Currently running a test on both side by side.
On the left - Forecast.Solar
On the right - Solcast
Both graphs are for yesterday, today, and tomorrow, both are sized to the same scale, both use the same system settings (although forecast.solar is using an applied horizon and I have to apply my own shading adjustment to Solcast). Both data sets come from my own API calls, forecast solar is run every hour (with hourly data points), Solcast I run (two planes) once for back estimates and then four times during the day for forecasts (with half-hourly data points).
It is high summer here in the UK, and for the past couple of weeks I am seeing the actual generated each day at about 90% of the forecast for Solcast.
I have been running with the forecast.solar integration for over two years, and have analysed the forecast to actual match for the past 12 months.
If anyone is interested, this is my summary analysis, for the year 21 June 2023 to 21 June 2024.
Comparing actual generated energy with the daily forecast (forecast value captured before sunrise as an average during 01:00 to 05:00)
Now plotting the ratio of actual/forecast, with ‘tolerance’ bands of 75% and 125%. As you can see, forecast over-estimates during the winter (I get about half of the forecast) and under-estimates during the summer (I get 1.5 to 2 times the forecast)
And finally, to answer the question “how much more actual do I get each day above the forecast?”
‘0’ is forecast is spot on. In practical terms, to be able to realistically use a solar forecast for home energy control, I was hoping for something within +/- 5 kWh consistently across the year, certainly in the summer when my peak production is close to 25 kWh on a good day, and perhaps +/- 2 kWh in the winter when my peak production is only 3-4 kWh per day.

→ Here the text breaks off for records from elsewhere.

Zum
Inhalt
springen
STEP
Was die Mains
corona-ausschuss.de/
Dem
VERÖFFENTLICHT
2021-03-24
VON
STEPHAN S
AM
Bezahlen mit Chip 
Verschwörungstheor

A fascinating subject, hours and hours of work over years, and I am still no closer to getting a forecast figure I feel confident in using!
Edit.
I really should add that I have two planes, facing East-North-East and West-South-West, and on a single storey garage. Winter horizon shading is an issue, so I accept a reduction of 1 to 2 kWh during the morning between mid October and mid February on a typical 5-8 kWh day due to the low sun path, although I also get some compensation from light reflected back from the upper-storey house wall. All in all, difficult to set up and compensate for.